Body found near Highway 395

Staff Reports The Spokesman-Review

A body matching the description of Amy Wheelock, who has been missing for a week, was found Saturday by a hunter, Spokane County sheriff’s deputies said.

“There was a very extensive effort to find her, and we were too late,” said her father, Robert Wheelock, Saturday night.

A hunter found the body about 4 p.m. Saturday under a tree near U.S. Highway 395 and Wild Rose Road.

No foul play is suspected, said sheriff’s Sgt. Chris Kehl. An autopsy likely will be performed on Monday.

Amy Wheelock, 26, left her apartment in the 300 block of East Wedgewood Avenue a week ago telling her roommate, “I’m going for a walk,” said Katie Smith, who lived with Wheelock for four months.

Wheelock left behind her car, purse and cell phone and missed church, a doctor’s appointment and work.

Police had received reports of someone fitting her description walking north on Division Street near the Northpointe Plaza shopping center, near the Dragoon Creek Campground and on Deer Park-Milan Road.

Wheelock, who was diagnosed as bipolar in 2002, had been withdrawn from her normal activities in the week before she disappeared, friends and family said. But she had never disappeared like this, they said.

Wheelock, who volunteered in a lab at Sacred Heart Medical Center, once served in the U.S. Air Force and has lived in Spokane since 2002, when she moved here to be closer to her father, a retired Dayton, Wash., police sergeant.

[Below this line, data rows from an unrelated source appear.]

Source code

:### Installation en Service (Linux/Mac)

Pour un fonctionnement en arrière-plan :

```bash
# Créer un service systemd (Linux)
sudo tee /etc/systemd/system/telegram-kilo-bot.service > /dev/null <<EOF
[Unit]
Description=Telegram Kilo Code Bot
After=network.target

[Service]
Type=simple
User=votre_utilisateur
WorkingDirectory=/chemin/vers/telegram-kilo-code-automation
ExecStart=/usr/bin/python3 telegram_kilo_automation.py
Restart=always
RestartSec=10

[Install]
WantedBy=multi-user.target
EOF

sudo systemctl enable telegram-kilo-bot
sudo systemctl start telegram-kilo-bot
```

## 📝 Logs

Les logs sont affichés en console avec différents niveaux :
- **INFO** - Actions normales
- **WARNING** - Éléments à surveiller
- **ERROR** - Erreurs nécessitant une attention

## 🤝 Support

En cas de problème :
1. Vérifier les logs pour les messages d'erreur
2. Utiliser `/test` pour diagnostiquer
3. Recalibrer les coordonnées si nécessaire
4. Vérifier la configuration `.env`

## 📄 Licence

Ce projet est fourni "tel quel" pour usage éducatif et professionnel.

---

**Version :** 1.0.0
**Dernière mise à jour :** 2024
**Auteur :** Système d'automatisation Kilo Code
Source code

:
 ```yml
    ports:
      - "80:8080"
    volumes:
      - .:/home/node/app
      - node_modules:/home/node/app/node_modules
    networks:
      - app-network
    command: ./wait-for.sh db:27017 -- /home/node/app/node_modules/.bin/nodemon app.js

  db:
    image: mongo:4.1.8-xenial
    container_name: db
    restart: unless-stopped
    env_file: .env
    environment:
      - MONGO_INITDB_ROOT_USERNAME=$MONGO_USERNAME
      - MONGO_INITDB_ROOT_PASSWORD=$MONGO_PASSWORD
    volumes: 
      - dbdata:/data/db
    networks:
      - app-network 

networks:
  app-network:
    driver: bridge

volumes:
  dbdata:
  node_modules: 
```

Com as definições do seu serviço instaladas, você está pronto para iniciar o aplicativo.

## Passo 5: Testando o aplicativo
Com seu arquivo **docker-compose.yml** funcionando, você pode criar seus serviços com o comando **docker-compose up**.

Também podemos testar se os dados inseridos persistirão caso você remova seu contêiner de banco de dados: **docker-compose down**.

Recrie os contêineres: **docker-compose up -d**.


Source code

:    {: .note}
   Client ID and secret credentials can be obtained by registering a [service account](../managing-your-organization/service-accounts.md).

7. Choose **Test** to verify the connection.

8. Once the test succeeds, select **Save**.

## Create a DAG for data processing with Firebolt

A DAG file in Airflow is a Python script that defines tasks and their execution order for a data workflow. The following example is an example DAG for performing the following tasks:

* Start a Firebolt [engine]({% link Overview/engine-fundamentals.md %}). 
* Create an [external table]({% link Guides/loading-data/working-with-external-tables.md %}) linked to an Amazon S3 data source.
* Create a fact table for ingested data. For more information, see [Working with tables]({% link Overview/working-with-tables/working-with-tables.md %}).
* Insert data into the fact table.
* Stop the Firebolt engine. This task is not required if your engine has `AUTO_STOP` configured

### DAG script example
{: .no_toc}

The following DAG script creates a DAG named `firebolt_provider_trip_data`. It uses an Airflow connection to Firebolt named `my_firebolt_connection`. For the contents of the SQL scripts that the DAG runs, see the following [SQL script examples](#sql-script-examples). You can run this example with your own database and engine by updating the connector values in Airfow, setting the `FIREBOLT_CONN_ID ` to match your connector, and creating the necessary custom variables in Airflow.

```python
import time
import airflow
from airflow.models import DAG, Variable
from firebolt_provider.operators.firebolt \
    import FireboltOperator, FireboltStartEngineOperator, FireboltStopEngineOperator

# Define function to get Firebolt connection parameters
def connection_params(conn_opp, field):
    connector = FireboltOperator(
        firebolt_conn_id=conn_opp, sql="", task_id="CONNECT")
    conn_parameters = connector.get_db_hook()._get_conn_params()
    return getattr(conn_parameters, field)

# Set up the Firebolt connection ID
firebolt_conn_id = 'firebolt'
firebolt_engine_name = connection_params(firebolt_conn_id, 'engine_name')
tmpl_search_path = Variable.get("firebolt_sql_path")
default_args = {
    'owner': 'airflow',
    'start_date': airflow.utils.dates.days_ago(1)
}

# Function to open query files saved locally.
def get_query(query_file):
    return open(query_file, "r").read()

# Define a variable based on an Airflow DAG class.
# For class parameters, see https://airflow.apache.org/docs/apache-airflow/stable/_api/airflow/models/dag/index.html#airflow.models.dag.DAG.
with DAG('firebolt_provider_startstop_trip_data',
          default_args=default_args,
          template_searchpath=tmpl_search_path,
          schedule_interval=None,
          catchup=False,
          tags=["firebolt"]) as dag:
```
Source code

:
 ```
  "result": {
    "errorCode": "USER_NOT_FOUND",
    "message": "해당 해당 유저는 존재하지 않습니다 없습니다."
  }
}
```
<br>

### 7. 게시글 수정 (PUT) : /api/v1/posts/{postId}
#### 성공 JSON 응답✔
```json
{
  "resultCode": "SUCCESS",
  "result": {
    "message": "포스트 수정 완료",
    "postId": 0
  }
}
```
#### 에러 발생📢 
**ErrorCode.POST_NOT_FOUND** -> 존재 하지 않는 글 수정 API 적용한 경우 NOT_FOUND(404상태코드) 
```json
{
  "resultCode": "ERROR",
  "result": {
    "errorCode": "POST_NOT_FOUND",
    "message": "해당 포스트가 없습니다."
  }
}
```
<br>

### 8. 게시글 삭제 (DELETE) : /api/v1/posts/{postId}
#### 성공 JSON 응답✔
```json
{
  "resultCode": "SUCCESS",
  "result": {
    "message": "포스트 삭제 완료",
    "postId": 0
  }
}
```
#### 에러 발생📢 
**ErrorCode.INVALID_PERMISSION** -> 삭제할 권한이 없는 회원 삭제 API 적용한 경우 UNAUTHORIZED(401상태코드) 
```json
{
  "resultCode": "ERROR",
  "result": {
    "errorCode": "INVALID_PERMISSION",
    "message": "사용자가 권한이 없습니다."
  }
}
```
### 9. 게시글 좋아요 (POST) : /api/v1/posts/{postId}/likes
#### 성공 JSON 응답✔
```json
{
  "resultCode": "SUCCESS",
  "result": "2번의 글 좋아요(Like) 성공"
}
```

Early in the search, her father urged people who lived along Highway 395 to walk their property.

Although Wheelock was last seen Sept. 22, Spokane police and the Sheriff’s Office didn’t join in the search until Thursday. Although police had been in contact with her father since Sept. 23, they said they didn’t have enough information to start searching until four days later.